- **Given task**:
In the stretch from the start of the records through the line containing "Tile 10 of 4", swap "top-left" for "upper-left" and give those lines back with nothing else changed.

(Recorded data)
____
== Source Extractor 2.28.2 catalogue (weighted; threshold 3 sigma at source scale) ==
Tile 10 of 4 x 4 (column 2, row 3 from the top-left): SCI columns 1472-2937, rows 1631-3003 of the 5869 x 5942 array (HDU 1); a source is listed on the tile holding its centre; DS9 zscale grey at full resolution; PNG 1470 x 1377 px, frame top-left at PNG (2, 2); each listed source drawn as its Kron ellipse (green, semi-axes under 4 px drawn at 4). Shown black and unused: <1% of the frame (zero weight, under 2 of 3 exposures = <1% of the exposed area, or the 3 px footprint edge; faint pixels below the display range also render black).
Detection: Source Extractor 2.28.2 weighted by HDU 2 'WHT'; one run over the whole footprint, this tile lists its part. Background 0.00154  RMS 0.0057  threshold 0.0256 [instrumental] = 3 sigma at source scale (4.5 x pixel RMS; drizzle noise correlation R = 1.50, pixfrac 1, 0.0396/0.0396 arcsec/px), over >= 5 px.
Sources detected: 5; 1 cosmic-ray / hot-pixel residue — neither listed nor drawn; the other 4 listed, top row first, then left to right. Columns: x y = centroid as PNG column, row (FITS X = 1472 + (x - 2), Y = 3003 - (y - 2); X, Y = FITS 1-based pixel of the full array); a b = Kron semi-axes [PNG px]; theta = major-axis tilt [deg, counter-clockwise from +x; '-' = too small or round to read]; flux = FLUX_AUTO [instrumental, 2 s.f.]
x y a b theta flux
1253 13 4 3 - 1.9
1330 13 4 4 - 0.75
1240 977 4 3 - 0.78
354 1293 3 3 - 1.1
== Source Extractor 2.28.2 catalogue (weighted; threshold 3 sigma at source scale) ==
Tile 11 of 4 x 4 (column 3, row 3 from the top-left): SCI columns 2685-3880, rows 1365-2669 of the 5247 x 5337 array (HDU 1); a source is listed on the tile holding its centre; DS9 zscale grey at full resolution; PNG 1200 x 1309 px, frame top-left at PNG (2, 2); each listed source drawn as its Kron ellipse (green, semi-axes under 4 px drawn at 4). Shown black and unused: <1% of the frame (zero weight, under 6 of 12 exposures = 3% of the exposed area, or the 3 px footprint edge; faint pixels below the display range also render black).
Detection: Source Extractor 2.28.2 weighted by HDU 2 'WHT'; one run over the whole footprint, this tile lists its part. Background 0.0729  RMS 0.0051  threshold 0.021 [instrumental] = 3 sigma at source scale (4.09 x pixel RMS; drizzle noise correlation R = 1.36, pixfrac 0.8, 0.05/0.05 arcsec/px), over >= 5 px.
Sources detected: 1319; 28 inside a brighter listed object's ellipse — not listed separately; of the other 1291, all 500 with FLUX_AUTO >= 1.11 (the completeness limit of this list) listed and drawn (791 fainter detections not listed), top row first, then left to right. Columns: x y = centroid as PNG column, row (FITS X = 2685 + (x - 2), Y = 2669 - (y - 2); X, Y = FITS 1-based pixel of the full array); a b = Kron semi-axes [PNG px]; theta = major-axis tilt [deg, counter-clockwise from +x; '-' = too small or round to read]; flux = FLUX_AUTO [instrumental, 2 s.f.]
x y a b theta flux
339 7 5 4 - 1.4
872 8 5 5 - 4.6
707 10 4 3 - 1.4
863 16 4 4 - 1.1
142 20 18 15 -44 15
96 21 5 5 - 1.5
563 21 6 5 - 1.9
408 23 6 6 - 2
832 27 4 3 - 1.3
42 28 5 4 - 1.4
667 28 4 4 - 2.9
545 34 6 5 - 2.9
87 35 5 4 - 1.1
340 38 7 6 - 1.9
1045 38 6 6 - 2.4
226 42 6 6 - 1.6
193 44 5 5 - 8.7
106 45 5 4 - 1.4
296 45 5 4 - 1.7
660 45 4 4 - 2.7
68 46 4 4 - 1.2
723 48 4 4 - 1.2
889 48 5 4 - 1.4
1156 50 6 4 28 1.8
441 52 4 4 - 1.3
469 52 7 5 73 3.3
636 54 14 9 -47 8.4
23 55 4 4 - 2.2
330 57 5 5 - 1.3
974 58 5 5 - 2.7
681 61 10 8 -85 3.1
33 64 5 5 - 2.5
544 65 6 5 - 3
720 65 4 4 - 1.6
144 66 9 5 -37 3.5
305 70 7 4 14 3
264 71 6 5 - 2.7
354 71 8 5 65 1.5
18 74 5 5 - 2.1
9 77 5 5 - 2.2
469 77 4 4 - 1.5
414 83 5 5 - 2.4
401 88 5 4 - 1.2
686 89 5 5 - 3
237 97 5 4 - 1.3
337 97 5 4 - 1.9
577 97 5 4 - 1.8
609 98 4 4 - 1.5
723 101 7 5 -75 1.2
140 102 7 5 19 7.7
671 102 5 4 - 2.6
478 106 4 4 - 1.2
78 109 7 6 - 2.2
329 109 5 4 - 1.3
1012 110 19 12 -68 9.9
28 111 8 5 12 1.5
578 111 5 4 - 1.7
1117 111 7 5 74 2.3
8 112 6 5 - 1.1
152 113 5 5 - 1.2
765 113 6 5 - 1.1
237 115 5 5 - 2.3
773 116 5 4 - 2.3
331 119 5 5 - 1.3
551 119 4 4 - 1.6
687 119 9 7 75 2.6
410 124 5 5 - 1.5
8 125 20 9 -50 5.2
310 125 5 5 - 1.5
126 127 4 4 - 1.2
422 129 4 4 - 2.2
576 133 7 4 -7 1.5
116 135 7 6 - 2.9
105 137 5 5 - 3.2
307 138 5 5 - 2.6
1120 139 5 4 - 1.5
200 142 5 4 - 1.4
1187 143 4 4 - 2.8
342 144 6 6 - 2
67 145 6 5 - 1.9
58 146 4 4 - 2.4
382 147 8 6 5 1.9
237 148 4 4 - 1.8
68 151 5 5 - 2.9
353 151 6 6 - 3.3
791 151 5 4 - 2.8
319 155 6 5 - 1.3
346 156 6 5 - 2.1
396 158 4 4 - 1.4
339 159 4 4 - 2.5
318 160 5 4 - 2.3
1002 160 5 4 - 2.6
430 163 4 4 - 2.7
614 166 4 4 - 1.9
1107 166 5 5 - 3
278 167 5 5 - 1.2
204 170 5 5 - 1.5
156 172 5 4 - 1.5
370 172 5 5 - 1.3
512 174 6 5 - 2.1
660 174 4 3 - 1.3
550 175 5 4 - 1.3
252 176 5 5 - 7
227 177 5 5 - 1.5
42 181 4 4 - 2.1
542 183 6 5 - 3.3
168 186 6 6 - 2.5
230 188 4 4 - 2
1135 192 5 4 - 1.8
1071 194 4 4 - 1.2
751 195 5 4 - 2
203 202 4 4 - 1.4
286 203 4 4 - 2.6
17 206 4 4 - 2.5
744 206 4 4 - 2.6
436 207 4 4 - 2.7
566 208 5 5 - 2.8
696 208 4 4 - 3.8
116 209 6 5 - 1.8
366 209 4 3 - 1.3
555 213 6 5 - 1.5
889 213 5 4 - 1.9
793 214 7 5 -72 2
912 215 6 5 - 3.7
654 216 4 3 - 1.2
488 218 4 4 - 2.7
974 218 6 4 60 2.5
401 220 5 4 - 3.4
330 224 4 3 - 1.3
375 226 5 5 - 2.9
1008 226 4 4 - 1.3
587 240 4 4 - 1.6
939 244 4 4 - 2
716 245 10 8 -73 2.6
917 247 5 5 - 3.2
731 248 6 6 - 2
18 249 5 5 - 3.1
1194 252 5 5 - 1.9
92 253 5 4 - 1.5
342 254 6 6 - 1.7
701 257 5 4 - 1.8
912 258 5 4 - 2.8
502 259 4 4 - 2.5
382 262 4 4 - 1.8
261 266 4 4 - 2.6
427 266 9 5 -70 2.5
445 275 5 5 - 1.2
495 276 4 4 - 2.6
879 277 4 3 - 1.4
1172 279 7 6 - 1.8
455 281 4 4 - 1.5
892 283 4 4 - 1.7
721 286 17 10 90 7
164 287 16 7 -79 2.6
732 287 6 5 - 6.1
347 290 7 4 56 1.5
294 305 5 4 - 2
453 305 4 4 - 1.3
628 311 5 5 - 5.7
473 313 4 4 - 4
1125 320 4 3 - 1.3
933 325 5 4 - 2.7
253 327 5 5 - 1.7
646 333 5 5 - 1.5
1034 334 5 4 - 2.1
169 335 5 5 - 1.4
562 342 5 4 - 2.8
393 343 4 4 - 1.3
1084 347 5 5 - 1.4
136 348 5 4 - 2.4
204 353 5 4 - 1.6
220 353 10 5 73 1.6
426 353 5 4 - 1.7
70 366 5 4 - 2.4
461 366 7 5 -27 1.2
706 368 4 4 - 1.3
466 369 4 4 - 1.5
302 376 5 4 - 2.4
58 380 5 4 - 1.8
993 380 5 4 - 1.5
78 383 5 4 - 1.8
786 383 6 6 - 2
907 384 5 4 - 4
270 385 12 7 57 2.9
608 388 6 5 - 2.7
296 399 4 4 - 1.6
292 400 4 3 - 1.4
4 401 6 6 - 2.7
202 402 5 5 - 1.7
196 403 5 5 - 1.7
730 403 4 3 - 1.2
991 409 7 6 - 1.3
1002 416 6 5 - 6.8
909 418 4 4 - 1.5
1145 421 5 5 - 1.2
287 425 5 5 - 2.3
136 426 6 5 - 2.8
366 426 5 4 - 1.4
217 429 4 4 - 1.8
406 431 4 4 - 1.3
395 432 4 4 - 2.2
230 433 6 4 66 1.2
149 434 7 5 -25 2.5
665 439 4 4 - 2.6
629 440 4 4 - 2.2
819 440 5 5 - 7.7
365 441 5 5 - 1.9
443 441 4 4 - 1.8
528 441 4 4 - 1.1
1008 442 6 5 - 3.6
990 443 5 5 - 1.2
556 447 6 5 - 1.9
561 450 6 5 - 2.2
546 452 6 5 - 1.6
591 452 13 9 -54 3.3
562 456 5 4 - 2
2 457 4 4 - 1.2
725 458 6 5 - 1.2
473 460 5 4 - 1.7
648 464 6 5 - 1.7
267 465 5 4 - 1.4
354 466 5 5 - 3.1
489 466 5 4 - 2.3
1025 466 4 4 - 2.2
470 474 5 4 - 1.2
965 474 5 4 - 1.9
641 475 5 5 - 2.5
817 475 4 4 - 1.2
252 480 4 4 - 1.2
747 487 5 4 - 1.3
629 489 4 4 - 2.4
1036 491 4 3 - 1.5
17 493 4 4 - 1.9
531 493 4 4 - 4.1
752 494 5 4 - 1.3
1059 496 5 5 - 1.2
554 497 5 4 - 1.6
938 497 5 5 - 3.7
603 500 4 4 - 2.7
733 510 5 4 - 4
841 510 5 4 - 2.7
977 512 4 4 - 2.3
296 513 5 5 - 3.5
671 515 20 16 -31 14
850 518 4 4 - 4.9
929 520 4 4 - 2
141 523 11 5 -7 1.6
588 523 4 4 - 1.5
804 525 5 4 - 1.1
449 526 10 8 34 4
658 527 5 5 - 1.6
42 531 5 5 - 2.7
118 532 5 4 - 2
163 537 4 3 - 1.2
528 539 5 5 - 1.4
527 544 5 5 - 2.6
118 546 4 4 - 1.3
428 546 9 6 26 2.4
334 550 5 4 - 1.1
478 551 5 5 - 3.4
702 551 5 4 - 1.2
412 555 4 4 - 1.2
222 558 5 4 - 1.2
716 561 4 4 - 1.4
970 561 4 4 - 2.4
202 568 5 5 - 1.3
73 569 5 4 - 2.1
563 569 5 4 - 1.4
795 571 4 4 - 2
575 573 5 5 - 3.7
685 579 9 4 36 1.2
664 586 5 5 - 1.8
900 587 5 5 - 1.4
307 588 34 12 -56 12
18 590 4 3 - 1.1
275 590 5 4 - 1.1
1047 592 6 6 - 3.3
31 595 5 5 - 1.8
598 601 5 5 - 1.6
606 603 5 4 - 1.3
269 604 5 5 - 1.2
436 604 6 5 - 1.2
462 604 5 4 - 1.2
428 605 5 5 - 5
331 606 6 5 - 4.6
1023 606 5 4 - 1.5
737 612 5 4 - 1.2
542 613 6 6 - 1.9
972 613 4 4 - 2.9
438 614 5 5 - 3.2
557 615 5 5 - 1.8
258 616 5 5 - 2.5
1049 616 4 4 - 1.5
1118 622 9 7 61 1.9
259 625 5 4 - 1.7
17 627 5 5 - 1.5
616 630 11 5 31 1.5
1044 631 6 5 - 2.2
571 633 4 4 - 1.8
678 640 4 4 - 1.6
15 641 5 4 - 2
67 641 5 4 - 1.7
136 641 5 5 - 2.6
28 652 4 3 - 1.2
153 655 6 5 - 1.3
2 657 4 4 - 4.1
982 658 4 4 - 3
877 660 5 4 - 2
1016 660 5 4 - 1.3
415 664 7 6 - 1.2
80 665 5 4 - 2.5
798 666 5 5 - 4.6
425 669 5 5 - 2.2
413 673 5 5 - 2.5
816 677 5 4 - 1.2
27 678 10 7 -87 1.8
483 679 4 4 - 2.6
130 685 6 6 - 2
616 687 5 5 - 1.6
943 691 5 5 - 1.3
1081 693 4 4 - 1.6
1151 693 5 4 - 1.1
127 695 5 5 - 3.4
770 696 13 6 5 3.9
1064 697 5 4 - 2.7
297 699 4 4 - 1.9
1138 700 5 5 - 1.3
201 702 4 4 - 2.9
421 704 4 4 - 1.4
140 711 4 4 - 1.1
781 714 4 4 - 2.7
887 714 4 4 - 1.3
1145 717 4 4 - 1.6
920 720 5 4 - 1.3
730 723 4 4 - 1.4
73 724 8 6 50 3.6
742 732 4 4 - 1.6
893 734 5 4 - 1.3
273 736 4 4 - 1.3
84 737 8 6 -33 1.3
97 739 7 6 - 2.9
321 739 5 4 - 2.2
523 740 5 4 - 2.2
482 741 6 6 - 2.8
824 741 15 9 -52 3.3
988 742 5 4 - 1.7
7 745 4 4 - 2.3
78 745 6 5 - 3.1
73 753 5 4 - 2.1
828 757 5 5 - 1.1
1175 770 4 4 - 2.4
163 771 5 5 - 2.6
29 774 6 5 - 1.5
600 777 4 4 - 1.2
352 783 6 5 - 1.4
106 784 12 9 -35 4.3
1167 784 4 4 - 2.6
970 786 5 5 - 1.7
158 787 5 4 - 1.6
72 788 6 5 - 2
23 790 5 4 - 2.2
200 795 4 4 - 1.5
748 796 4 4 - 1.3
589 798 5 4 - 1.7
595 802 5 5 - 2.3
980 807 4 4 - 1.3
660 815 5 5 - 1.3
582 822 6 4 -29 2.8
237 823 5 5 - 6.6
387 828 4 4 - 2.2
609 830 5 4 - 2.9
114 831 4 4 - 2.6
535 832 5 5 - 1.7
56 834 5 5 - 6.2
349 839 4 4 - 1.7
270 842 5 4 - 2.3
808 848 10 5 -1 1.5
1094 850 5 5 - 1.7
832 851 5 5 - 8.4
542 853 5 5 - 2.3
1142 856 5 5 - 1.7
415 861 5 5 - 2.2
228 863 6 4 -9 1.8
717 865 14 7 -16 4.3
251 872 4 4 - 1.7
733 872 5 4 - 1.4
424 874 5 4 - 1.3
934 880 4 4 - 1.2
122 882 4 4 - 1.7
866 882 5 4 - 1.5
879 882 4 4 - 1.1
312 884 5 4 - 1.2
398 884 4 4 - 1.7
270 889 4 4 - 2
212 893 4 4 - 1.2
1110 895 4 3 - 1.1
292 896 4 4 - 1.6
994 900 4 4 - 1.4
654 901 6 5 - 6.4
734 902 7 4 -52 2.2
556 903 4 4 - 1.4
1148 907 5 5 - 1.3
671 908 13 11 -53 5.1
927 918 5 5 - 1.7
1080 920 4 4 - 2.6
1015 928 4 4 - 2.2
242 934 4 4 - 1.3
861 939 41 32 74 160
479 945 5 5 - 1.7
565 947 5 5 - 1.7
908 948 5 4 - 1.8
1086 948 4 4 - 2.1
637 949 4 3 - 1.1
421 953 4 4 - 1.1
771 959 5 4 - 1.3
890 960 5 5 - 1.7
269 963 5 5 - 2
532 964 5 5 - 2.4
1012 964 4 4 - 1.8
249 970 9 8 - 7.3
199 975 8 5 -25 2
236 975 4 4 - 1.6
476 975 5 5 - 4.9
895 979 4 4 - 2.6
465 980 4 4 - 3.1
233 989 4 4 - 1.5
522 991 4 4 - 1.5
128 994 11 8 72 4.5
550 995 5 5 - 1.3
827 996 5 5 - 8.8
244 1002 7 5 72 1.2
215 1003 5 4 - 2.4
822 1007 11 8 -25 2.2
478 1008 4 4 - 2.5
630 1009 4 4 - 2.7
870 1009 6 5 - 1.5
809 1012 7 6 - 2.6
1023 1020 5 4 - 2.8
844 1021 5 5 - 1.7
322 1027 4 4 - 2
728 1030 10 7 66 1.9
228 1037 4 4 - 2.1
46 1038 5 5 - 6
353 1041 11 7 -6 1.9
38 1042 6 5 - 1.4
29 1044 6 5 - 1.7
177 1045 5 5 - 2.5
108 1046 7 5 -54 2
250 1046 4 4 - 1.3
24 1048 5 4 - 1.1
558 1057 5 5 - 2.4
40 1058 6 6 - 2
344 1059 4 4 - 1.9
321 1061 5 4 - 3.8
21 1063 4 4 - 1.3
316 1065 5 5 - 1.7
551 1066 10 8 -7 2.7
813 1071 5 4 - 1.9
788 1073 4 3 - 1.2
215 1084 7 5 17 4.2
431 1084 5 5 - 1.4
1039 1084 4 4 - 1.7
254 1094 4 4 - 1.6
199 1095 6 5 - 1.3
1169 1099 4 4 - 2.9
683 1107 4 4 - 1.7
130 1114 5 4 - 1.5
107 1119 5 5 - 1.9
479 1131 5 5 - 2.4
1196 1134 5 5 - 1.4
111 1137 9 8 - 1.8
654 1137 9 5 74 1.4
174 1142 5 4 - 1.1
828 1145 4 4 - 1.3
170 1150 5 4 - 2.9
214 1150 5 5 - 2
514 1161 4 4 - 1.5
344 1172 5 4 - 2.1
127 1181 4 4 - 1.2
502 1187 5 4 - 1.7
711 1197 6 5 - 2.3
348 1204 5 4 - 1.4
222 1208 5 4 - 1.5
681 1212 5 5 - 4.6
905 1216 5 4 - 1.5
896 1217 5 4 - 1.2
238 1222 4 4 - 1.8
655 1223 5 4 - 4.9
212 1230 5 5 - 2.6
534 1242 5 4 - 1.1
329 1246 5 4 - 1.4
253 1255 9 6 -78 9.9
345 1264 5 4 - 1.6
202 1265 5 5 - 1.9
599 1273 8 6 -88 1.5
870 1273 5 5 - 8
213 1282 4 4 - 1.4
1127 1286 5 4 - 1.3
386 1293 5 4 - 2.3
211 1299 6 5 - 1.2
____
- **Solved problem**:
== Source Extractor 2.28.2 catalogue (weighted; threshold 3 sigma at source scale) ==
Tile 10 of 4 x 4 (column 2, row 3 from the upper-left): SCI columns 1472-2937, rows 1631-3003 of the 5869 x 5942 array (HDU 1); a source is listed on the tile holding its centre; DS9 zscale grey at full resolution; PNG 1470 x 1377 px, frame upper-left at PNG (2, 2); each listed source drawn as its Kron ellipse (green, semi-axes under 4 px drawn at 4). Shown black and unused: <1% of the frame (zero weight, under 2 of 3 exposures = <1% of the exposed area, or the 3 px footprint edge; faint pixels below the display range also render black).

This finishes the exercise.